The Two-Fer—How Midwesterners Are Saving Money while Cutting

Solutions in action from the Climate 2030 Blueprint

In every region of the country, people are seeing the advantages of improving energy efficiency in residential buildings. Single-family homes, apartment buildings, and even entire neighborhoods can be built new or renovated to boost energy efficiency—saving families money while reducing heat-trapping emissions.

Cleveland may, at first blush, seem an unlikely place to find green homes. The post-industrial city suffers from severe winters, residential flight, and industrial decline. By adding Cleveland to the emerging midwestern "Green Belt"—a reference to the region’s moniker as the Rust Belt—the city’s residents, businesses, and government see an opportunity to attract new industries and reverse population decline.

Artfully mixed with historic housing, the new energy-efficient homes in Cleveland’s EcoVillage add to the diversity of Detroit-Shoreway—a neighborhood of mostly renting families, with a few young professionals and empty nesters. Believing that a stable neighborhood is a socioeconomically mixed one (Hansen 2008), EcoVillage designers worked with the community to integrate these new homes into the fabric of the neighborhood (Metcalf 2008).

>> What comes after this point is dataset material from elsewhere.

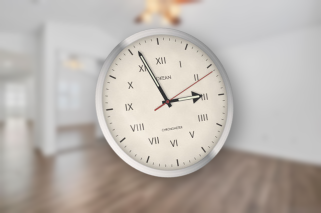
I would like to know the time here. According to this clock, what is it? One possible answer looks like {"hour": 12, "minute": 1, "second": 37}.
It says {"hour": 2, "minute": 56, "second": 11}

The 20 new village townhouses and two single-family homes sold for close to median market prices. Five "green" cottages will soon be available to residents making less than 80 percent of Cleveland’s median income (Dawson 2008). All the homes are equipped with energy-efficient appliances, double-pane windows, extra insulation, and high-performance heating, cooling, and air conditioning systems, to reduce energy use and utility bills.

Some units take advantage of passive solar heating through south-facing windows, and were built with framing that leaves space for more insulation (Metcalf 2008). Four of the townhouses also have photovoltaic panels on their garages, supplying a substantial percentage of each home’s electricity needs. Reports Mandy Metcalf, former EcoVillage project director, "A couple of the homeowners that have the panels were getting negative energy bills, actually getting credits on their energy bills" (Metcalf 2008).

Thanks to these simple construction techniques and the use of energy-efficient products—which are available around the country for competitive prices—heating bills for residents of EcoVillage are drastically lower than those for residents of standard housing. For example, heating costs for one of the three-bedroom green cottages are projected to be only $432 per year—less than half the amount a typical midwestern household expected to spend during the 2008–2009 winter (Cuyahoga Land Trust 2008; EIA 2008c). 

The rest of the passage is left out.